(EXCERPTED PASSAGE Opens)

March 2026
Executive Summary
As we entered 2026, our outlook for Emerging Markets—and South Africa specifically—was broadly constructive. A combination of structural improvements, infrastructure investments and increased policy momentum supported this positive view.
Recent geopolitical events however, particularly the escalation involving Iran, the US and the Strait of Hormuz, have introduced significant volatility into global markets. Oil prices have spiked sharply, investor sentiment has deteriorated and we’ve seen a predictable shift toward traditional safe‑haven assets such as the US dollar and gold.
This memo provides a balanced assessment of these developments, with a focus on:
- South Africa’s improving macroeconomic foundations
- The role of infrastructure investment in unlocking long‑term growth
- The evolving global geopolitical landscape
- A critical analysis of gold’s recent performance and prospects
- How Cannon continues to navigate risk and opportunity
Despite current uncertainty, our investment philosophy remains anchored in valuation discipline, fundamental analysis and the ability to act decisively when markets misprice assets.
South Africa’s Investment Landscape
At the start of the year, we identified several positive developments supporting a constructive outlook for South Africa:
- Removal from the FAFT grey list (Oct 2025)
- S&P’s upgrade of South Africa’s sovereign credit rating to BB (Nov 2025)
- Improvements at Eskom, notably grid stability and financial performance -
- Progress at Transnet related to port efficiency (R127bn infrastructure upgrades over next 5 years)
- Rollout of infrastructure investments (in particular in the Western Cape). SA Government is budgeted to spend over R1 trillion on infrastructure between 2025 and 2028
The ramp up in investment spend in infrastructure and the broader economy, is critical in unlocking economic growth and the underlying latent potential in business South Africa.
These improvements are not merely cosmetic—they materially affect the operating environment for businesses and, in turn, investor sentiment.
Why Infrastructure matters
South Africa has historically underinvested in infrastructure. From 2014 to 2024, total investment as a percentage of GDP has average 16.7%, well below the 30% target outlined in the country’s National Development Plan (NDP).
If South Africa moves meaningfully toward the NDP’s investment target, we expect:
- Improved export competitiveness
- Lower operating costs for businesses
- A re‑acceleration of economic growth
- Renewed interest in long‑term capital formation
Mining: From Sunset Industry to Revival?
Over the last 15 years, the South African Mining industry has often been viewed as a declining or “sunset” industry. The industry has been one that is managing aging projects, gradually losing market share and jobs, rather than a vibrant exciting industry that is attracting investment and unlocking new opportunities. This directly contradicts the global clamour for critical minerals, of which South Africa has a rich endowment. Recent announcements from mining majors like Exxaro and Rio Tinto may signal the start of a renewed investment cycle.
A review of South Africa’s economic fortunes highlights that the country is directly linked to those of the commodity cycle, in a similar manner to many South American countries. Chart 1 below, showcases that the peaks and troughs of both the South African and LatAm Real GDP growth correspond with the peaks and troughs of the commodity cycle. Our view at Cannon, is that we are exiting the bottom of the commodity cycle and the supply side investment interventions that South Africa is focused on, will be critical in fully realising the potential economic uplift from a commodity price rally.

(EXCERPTED PASSAGE Closes)
(RECORDS TO USE Opens)

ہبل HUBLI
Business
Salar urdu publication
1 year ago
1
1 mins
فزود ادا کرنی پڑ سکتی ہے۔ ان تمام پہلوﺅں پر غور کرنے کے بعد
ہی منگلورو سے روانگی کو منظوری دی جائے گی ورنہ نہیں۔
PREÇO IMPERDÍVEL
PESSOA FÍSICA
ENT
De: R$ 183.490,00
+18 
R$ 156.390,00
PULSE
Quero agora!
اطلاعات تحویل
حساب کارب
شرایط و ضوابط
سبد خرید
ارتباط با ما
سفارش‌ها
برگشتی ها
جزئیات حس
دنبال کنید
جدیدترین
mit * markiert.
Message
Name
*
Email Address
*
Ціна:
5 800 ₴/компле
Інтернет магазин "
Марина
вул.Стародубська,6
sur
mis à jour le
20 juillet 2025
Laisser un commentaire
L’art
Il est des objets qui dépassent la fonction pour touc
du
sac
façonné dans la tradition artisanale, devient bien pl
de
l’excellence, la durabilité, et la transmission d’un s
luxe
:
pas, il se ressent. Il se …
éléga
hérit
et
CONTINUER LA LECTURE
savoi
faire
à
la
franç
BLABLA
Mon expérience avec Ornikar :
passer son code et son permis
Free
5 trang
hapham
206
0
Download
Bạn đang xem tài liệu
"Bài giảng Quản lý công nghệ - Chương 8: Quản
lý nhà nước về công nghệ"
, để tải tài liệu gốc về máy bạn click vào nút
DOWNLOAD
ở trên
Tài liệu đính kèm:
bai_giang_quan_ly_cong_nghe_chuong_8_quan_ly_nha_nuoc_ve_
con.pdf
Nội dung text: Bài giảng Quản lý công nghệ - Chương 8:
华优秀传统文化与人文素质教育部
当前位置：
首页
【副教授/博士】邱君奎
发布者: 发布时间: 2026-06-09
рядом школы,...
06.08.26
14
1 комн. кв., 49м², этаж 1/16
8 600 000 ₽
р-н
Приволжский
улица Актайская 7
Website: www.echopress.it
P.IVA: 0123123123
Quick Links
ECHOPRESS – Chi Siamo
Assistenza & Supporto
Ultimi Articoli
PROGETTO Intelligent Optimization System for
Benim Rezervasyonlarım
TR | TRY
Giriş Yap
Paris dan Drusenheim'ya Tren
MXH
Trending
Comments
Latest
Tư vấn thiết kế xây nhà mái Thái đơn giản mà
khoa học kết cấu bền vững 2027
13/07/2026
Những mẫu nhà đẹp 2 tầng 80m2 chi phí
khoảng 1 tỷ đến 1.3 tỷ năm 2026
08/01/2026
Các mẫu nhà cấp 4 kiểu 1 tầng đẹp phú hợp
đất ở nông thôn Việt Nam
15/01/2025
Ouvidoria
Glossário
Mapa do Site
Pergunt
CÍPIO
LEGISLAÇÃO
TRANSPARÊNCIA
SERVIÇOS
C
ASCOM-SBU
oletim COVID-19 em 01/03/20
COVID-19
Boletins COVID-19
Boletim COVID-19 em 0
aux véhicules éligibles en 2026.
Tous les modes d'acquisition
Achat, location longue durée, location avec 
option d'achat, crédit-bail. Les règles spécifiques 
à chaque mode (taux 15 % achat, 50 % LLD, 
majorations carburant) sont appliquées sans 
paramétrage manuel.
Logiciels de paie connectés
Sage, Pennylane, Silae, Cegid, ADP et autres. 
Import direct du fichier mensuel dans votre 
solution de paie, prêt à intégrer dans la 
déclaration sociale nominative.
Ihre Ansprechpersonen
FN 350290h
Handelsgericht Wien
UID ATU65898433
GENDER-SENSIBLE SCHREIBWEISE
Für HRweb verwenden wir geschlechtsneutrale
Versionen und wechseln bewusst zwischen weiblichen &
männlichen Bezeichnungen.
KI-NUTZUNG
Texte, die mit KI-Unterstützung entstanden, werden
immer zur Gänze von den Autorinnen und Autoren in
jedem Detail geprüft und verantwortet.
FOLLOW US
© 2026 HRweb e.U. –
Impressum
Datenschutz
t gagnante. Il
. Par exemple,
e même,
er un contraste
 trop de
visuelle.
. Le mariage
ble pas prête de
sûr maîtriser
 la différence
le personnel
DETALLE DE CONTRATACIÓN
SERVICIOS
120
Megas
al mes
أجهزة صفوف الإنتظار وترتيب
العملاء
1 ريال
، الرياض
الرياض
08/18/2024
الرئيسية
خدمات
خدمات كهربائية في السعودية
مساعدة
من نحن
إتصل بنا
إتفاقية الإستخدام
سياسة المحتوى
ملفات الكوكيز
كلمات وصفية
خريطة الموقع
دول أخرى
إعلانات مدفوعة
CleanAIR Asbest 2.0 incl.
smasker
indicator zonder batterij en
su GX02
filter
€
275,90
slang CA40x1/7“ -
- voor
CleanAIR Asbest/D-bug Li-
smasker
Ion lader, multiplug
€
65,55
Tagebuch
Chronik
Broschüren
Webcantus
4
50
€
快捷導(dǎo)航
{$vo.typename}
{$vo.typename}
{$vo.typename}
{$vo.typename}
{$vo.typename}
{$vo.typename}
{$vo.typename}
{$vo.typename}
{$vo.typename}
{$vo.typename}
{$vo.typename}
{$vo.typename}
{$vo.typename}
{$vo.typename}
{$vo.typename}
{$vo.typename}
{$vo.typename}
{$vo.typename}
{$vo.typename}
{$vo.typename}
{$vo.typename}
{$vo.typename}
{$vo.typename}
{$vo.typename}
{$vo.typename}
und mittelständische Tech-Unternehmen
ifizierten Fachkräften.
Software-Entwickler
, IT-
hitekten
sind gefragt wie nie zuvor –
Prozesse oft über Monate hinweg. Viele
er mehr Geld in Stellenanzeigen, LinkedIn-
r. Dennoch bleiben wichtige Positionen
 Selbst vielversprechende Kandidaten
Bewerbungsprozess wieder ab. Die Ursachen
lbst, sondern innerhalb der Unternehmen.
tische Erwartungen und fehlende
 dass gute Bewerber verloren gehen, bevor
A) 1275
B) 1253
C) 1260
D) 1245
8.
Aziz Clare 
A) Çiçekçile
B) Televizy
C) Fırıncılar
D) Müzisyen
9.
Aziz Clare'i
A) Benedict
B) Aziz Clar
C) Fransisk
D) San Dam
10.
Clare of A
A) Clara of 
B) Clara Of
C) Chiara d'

(RECORDS TO USE Closes)

> _WORK INSTRUCTIONS_
[a] According to the investment memo, what sovereign credit rating did S&P upgrade South Africa to?
[b] Collect every line in the records that contains the string "công".

> _RESPONSES BY ITEM NUMBER_
[a] BB, in November 2025.

[b]
"Bài giảng Quản lý công nghệ - Chương 8: Quản
lý nhà nước về công nghệ"
Nội dung text: Bài giảng Quản lý công nghệ - Chương 8:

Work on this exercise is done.